Stored data entries
----------------------------------------
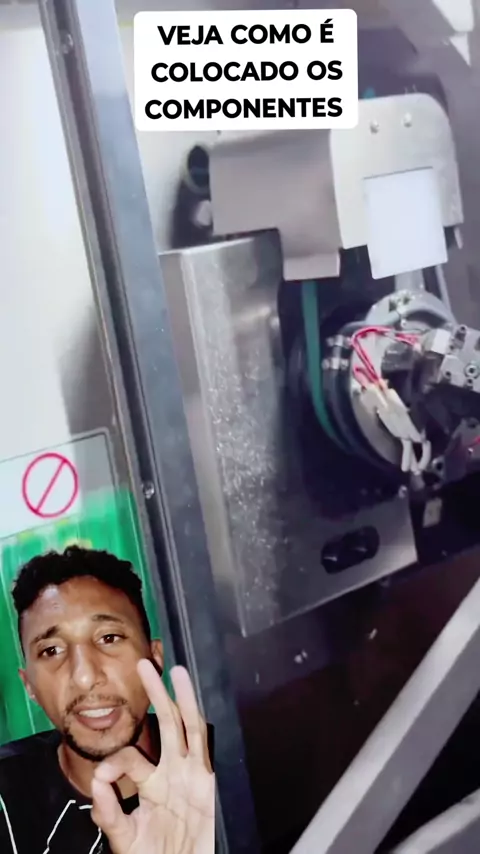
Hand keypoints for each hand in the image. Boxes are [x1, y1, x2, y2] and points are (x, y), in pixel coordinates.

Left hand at [91, 661, 214, 853]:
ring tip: (177, 671)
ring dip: (183, 698)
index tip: (101, 777)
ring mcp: (193, 776)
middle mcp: (174, 773)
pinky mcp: (209, 785)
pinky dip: (197, 727)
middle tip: (145, 665)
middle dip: (156, 694)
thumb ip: (109, 812)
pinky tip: (194, 704)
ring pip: (189, 727)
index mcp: (153, 784)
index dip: (115, 761)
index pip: (132, 757)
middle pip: (165, 724)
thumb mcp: (125, 837)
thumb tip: (96, 780)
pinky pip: (203, 751)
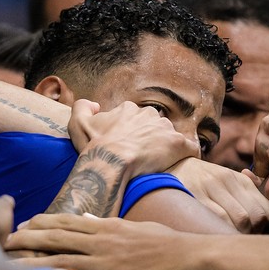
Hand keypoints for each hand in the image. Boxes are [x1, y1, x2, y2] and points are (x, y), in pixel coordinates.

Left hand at [5, 213, 206, 269]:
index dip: (40, 224)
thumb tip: (87, 217)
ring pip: (59, 261)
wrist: (193, 259)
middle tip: (2, 243)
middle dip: (26, 240)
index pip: (66, 223)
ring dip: (30, 264)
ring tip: (6, 268)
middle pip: (54, 238)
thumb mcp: (136, 227)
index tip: (21, 226)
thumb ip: (109, 224)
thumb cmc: (170, 244)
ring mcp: (105, 263)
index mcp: (107, 228)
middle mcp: (101, 242)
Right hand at [69, 99, 198, 175]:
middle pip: (154, 126)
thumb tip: (95, 105)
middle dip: (150, 139)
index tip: (127, 148)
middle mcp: (149, 114)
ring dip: (165, 148)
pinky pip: (190, 147)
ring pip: (169, 136)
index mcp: (130, 109)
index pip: (135, 119)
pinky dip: (188, 154)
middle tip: (142, 158)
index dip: (132, 134)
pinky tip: (183, 163)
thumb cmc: (94, 146)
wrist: (111, 163)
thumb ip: (82, 107)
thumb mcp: (78, 123)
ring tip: (157, 165)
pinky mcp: (178, 144)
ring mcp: (165, 128)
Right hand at [167, 158, 268, 232]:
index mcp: (239, 180)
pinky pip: (217, 219)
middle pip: (256, 217)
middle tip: (237, 241)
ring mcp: (211, 186)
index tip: (251, 236)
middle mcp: (228, 180)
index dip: (263, 230)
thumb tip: (260, 186)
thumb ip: (245, 185)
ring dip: (235, 235)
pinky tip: (212, 236)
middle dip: (250, 235)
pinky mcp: (194, 194)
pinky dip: (220, 232)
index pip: (267, 211)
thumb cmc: (198, 179)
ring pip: (240, 219)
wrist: (166, 165)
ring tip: (225, 239)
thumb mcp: (224, 176)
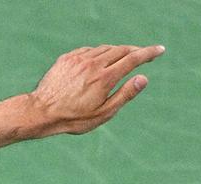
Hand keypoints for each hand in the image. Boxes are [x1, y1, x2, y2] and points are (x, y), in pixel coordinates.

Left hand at [27, 44, 164, 134]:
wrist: (41, 112)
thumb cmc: (73, 118)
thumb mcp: (104, 113)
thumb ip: (125, 94)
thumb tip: (143, 78)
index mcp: (105, 77)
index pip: (133, 59)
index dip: (148, 53)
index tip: (159, 50)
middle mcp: (93, 63)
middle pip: (121, 50)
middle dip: (135, 51)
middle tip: (143, 55)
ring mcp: (79, 58)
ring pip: (105, 49)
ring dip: (117, 52)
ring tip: (122, 60)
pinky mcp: (67, 58)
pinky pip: (88, 51)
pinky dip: (98, 54)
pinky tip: (99, 62)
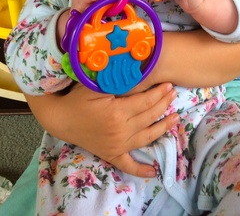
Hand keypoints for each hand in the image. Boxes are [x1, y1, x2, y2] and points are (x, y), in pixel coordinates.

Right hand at [27, 82, 178, 177]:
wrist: (61, 118)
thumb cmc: (77, 98)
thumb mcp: (95, 85)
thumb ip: (116, 80)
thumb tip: (136, 71)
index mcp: (117, 113)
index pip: (146, 102)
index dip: (159, 93)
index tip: (169, 84)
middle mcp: (120, 131)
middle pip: (149, 117)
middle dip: (164, 104)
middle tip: (174, 94)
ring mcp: (117, 145)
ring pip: (146, 137)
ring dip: (163, 128)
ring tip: (175, 118)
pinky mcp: (111, 154)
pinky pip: (128, 165)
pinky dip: (141, 169)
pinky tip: (154, 170)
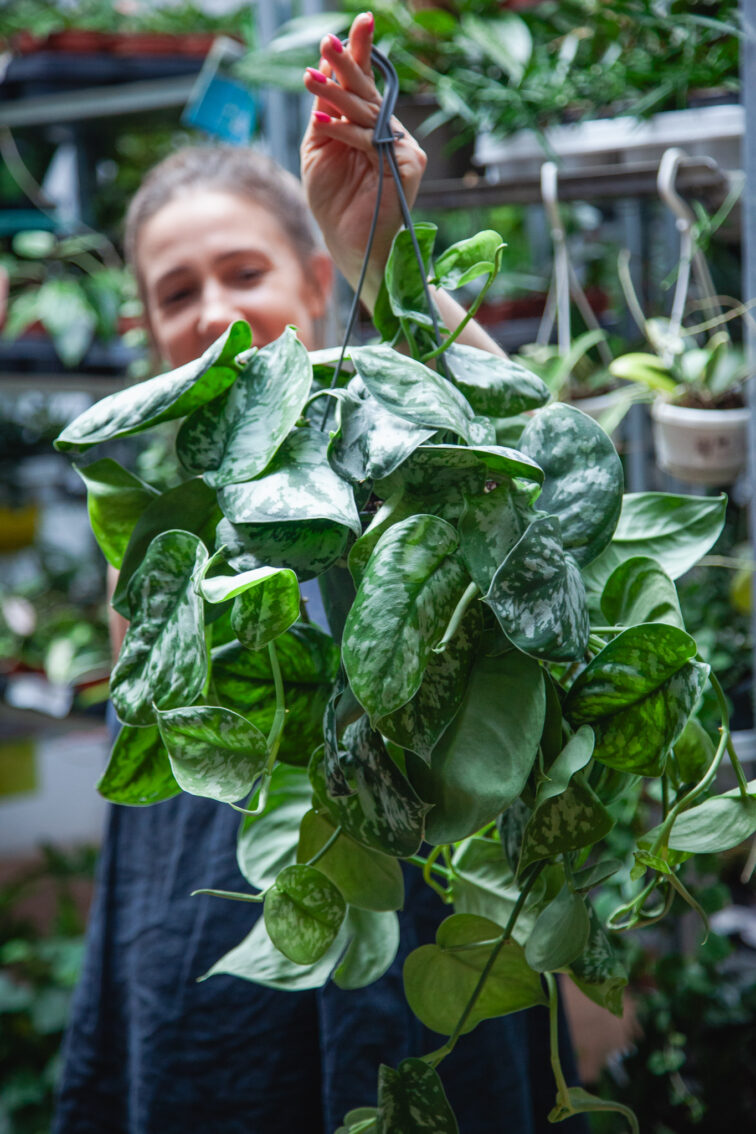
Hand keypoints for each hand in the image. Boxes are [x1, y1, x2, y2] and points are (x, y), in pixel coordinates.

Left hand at [300, 12, 426, 310]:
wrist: (350, 246)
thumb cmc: (335, 204)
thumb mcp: (321, 152)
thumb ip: (325, 118)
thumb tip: (324, 80)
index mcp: (372, 128)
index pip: (366, 85)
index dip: (361, 53)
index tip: (359, 21)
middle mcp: (391, 133)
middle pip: (368, 91)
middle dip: (347, 63)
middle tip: (328, 40)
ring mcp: (403, 148)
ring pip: (367, 112)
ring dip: (336, 93)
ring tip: (310, 77)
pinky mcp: (407, 165)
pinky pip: (371, 139)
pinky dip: (345, 130)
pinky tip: (322, 122)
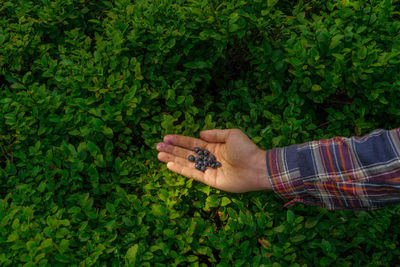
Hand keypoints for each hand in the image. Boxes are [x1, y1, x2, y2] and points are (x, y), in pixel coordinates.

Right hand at [156, 128, 271, 192]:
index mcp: (214, 147)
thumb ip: (215, 134)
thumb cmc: (246, 149)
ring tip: (158, 155)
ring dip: (172, 159)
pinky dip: (180, 169)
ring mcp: (208, 169)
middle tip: (157, 146)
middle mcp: (209, 158)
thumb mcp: (231, 134)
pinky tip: (169, 165)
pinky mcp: (209, 180)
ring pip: (186, 163)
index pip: (192, 143)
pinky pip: (192, 174)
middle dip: (172, 150)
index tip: (166, 137)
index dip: (179, 140)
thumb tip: (200, 134)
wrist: (256, 166)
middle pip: (186, 153)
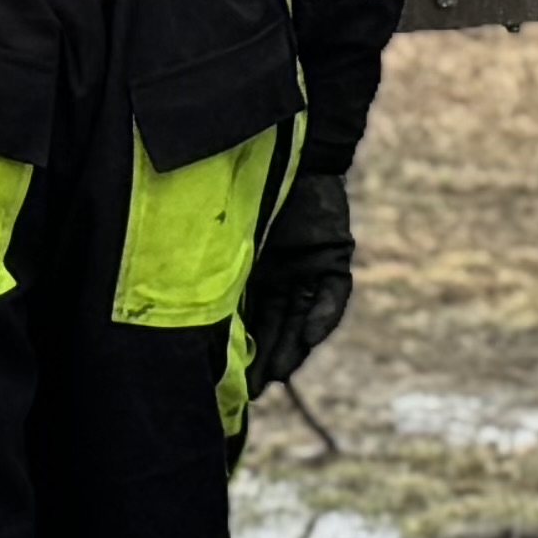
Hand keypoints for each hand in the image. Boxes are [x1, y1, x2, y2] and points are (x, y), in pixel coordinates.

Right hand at [240, 162, 356, 396]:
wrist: (292, 148)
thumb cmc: (251, 183)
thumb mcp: (228, 229)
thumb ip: (222, 268)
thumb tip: (204, 304)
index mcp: (252, 270)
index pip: (247, 318)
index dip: (240, 348)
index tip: (228, 378)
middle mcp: (279, 275)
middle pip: (274, 326)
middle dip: (263, 357)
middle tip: (249, 389)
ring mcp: (307, 269)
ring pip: (299, 318)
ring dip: (290, 347)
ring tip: (274, 374)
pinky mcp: (333, 259)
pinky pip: (332, 293)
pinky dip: (323, 314)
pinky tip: (307, 335)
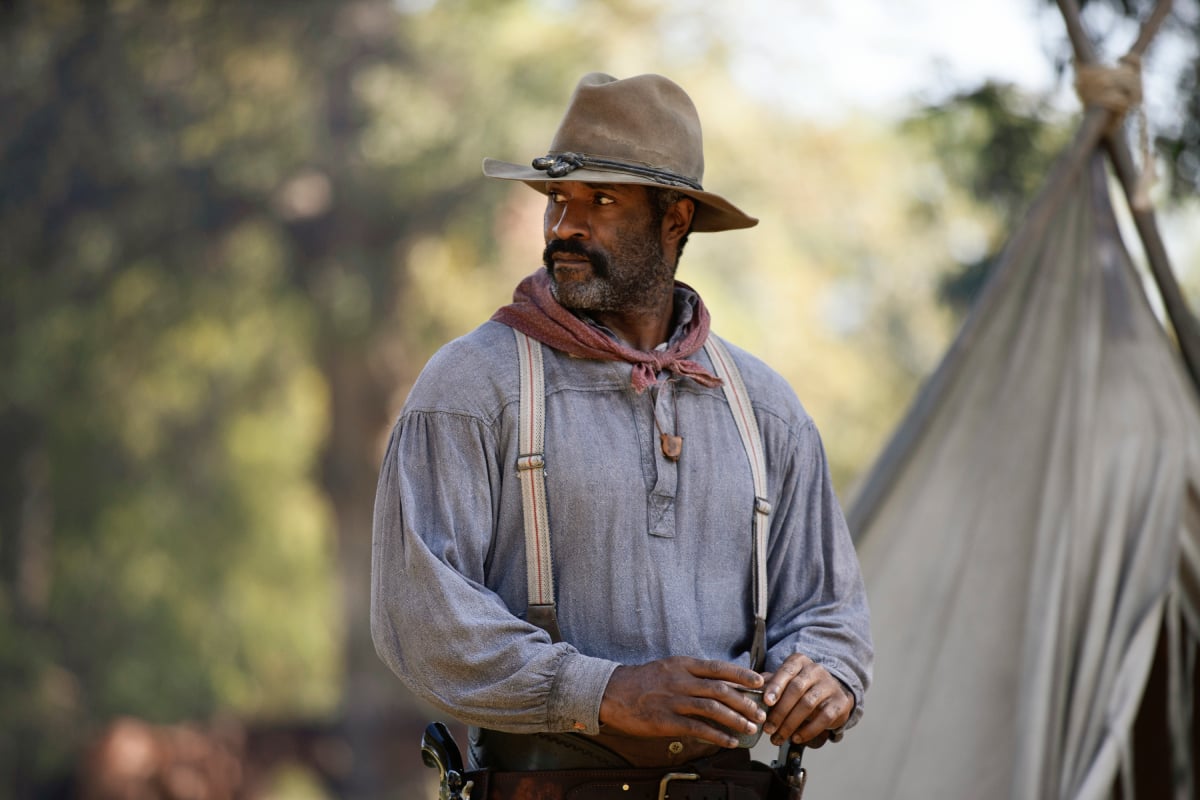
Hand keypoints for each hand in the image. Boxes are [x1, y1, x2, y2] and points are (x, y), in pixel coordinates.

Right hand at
----------------------------------------
## WHAT IS BEING ASKED
Look above for the line with "pinky dip: (197, 727)" and the line with "ring dip: (165, 148)", then copy exactly the lines from the first through the second, both kept, with no pictures.

## SOLUTION FOR THIS EXERCISE
pinky dip: (197, 727)
middle tip: (145, 665)
middle dip: (156, 694)
thumb ip: (109, 812)
pinky tip: (194, 704)
ring pip: (189, 727)
index mcp: (153, 784)
index dip: (115, 761)
index pip: (132, 757)
middle pip: (165, 724)
thumb mcp: (125, 837)
thumb tip: (96, 780)
pinky pip: (203, 751)
Hand keypoints for each hand in the image. Boxes are [x1, y1, x2, y2] and points are (x, y), in pixel coordinates.

Left hand at [5, 213, 206, 269]:
index dip: (40, 224)
thumb tip: (87, 217)
ring pip: (59, 261)
wrist: (193, 259)
middle tip: (2, 243)
middle dip: (26, 240)
index pip: (66, 223)
ring dip: (30, 264)
ring tip: (6, 268)
middle pip: (54, 238)
thumb mcp: (136, 227)
index tip: (21, 226)
thumb ip: (109, 224)
thumb cmc: (170, 244)
ring mcp: (105, 263)
index mcp: (107, 228)
middle mcp: (101, 242)
Right hand at [69, 99, 198, 175]:
middle pip: (154, 126)
thumb tip: (95, 105)
middle dip: (150, 139)
index tip: (127, 148)
middle mcp: (149, 114)
ring dip: (165, 148)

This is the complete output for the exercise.